Task description: For every line in the data below that contains "wiki", copy the line.

Given data:
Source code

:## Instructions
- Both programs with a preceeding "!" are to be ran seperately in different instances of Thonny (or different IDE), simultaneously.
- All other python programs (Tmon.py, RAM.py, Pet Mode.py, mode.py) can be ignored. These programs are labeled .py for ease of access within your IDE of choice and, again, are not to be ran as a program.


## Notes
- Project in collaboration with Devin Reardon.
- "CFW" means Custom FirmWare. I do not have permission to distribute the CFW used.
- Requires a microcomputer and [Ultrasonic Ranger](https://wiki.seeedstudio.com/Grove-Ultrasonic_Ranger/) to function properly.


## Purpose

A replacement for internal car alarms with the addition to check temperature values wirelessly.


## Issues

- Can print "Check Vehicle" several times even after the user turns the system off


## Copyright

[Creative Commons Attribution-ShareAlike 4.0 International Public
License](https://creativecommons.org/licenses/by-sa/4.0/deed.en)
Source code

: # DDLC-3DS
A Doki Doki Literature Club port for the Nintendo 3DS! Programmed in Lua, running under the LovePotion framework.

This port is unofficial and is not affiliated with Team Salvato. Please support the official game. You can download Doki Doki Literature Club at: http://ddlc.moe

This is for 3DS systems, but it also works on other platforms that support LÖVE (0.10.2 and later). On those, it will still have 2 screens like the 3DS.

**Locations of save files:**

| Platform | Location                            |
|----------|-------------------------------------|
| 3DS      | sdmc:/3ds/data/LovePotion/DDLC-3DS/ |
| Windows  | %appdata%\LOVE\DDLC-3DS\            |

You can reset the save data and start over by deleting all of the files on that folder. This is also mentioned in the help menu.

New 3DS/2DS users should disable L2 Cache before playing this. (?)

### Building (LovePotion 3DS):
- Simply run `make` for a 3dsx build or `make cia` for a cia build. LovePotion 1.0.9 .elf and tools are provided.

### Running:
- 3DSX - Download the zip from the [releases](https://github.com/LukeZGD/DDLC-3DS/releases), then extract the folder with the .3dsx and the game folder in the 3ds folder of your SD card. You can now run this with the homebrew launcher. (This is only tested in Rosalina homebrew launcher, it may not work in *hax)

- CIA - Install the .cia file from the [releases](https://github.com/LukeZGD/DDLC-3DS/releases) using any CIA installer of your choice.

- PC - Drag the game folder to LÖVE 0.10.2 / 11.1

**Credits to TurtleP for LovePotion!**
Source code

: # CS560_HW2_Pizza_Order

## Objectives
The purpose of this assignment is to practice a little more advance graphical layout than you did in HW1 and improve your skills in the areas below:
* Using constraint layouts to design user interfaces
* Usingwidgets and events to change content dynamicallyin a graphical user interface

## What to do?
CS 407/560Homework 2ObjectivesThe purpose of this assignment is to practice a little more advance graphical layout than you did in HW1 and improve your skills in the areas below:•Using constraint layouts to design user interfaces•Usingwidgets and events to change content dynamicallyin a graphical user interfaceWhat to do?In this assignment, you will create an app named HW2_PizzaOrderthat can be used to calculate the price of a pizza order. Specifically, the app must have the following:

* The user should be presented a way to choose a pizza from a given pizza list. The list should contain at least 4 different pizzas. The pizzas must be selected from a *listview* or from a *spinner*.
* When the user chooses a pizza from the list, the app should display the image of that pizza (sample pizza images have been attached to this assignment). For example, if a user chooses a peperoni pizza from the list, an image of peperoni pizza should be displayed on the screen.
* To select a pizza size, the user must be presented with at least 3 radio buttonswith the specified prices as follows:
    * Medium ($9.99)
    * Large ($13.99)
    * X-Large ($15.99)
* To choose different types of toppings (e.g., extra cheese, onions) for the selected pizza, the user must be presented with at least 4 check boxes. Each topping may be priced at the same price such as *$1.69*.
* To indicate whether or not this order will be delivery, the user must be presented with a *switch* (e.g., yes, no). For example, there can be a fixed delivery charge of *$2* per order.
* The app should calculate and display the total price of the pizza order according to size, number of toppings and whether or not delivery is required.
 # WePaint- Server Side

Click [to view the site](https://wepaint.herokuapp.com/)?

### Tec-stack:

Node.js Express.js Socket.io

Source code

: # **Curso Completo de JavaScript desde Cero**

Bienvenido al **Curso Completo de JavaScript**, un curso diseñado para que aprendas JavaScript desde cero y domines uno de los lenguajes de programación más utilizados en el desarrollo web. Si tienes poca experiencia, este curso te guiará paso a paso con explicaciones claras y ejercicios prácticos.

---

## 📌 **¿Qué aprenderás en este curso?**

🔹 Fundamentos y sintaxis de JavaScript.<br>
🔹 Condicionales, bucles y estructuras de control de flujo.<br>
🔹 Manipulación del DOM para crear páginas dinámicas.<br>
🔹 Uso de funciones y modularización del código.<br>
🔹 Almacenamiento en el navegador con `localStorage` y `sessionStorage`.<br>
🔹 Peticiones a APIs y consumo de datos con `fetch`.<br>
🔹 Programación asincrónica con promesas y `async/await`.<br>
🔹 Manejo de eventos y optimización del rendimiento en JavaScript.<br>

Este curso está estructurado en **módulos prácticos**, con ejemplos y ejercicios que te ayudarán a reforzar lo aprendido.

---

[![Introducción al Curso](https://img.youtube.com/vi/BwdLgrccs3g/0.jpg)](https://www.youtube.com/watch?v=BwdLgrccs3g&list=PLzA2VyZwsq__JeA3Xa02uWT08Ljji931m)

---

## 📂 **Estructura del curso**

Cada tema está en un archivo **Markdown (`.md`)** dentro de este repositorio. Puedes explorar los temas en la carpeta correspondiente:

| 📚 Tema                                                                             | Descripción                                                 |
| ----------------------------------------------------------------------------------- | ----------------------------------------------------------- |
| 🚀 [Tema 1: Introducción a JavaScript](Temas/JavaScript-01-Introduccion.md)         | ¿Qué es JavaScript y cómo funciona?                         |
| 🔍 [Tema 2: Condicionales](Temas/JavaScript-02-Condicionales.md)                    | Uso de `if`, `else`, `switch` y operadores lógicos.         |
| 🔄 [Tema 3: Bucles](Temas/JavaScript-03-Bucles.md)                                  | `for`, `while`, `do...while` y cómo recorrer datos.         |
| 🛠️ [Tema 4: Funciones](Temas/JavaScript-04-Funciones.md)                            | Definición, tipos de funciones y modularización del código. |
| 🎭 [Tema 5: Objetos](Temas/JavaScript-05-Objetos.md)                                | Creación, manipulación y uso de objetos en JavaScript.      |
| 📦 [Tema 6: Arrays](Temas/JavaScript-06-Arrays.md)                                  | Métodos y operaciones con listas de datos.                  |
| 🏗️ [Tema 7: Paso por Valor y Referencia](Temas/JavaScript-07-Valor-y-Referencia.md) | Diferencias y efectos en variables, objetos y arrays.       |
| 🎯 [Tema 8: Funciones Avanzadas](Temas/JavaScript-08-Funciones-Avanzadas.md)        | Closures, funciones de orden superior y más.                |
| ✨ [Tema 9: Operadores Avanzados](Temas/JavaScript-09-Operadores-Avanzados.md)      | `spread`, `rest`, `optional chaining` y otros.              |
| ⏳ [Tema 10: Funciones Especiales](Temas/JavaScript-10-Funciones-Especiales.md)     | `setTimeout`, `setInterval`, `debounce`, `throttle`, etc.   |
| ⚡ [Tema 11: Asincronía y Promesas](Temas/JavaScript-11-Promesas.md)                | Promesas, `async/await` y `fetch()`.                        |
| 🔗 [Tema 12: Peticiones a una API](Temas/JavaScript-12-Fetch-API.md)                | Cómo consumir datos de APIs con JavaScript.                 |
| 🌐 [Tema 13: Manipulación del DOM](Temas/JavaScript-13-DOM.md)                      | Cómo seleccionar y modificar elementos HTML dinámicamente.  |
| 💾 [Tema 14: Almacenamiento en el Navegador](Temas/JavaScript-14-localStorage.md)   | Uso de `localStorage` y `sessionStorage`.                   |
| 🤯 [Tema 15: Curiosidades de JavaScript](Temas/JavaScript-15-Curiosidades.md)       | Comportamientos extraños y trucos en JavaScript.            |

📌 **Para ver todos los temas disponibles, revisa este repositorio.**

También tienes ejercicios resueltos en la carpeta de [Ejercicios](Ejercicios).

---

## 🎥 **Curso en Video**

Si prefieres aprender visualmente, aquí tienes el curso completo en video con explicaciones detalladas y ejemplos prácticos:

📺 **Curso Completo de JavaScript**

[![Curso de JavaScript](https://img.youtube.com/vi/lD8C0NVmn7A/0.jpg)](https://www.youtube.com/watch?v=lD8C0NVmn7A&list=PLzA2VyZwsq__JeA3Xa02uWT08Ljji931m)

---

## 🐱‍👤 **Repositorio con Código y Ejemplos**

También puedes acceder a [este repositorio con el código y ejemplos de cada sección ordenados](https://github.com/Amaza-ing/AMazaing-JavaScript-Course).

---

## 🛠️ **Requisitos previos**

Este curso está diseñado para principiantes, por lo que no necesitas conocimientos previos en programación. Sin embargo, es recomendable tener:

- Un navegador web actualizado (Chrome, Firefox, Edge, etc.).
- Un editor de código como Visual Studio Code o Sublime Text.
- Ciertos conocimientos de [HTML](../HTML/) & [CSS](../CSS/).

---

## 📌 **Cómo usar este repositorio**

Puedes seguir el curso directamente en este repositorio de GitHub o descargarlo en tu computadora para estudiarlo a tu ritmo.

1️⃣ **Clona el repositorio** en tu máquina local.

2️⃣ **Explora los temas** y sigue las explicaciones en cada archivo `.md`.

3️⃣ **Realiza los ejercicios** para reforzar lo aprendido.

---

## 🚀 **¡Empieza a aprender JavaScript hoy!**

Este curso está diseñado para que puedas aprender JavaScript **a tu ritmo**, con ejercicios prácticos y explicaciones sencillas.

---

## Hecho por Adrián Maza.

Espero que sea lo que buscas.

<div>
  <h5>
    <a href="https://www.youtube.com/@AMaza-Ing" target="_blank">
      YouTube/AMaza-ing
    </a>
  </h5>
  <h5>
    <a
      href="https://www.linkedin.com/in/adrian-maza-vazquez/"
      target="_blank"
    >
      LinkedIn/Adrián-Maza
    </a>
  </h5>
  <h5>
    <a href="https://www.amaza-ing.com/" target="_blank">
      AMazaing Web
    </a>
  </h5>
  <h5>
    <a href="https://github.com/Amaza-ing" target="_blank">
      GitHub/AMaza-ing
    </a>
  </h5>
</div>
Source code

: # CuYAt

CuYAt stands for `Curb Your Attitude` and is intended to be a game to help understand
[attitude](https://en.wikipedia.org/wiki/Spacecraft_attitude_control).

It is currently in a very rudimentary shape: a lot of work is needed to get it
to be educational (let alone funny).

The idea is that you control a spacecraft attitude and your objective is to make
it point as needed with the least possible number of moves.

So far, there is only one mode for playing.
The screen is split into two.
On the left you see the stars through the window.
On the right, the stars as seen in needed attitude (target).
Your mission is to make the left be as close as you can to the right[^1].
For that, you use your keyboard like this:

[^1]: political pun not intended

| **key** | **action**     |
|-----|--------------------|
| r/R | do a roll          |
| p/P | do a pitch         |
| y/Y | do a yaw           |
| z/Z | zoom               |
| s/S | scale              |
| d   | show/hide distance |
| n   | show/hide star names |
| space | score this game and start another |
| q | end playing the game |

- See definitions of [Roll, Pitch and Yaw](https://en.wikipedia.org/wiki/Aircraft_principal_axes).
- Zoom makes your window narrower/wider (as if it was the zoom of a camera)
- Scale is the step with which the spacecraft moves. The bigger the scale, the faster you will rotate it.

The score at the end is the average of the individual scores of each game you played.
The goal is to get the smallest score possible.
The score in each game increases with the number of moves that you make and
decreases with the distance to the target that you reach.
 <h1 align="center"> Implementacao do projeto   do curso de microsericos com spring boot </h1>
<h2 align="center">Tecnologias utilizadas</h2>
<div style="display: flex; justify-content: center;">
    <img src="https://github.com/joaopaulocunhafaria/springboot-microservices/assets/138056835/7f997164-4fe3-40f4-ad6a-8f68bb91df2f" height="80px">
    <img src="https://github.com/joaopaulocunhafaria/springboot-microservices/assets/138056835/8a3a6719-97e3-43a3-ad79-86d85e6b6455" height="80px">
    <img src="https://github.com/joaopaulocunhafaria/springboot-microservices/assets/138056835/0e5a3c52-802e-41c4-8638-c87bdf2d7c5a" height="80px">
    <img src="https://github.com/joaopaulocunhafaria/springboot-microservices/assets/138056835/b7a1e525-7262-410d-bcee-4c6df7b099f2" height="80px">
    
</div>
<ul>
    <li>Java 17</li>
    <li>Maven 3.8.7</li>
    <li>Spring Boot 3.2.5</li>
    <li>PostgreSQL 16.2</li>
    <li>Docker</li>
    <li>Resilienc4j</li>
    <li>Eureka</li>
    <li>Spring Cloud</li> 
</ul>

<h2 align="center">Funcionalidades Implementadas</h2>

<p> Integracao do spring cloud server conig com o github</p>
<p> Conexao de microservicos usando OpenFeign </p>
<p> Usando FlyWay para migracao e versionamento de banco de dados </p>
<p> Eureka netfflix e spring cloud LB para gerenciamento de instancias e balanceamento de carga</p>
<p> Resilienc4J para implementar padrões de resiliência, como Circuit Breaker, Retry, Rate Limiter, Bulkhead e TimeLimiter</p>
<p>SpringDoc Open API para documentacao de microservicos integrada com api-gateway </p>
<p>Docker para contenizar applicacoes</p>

Answer to the problem:
- Requires a microcomputer and [Ultrasonic Ranger](https://wiki.seeedstudio.com/Grove-Ultrasonic_Ranger/) to function properly.
[attitude](https://en.wikipedia.org/wiki/Spacecraft_attitude_control).
- See definitions of [Roll, Pitch and Yaw](https://en.wikipedia.org/wiki/Aircraft_principal_axes).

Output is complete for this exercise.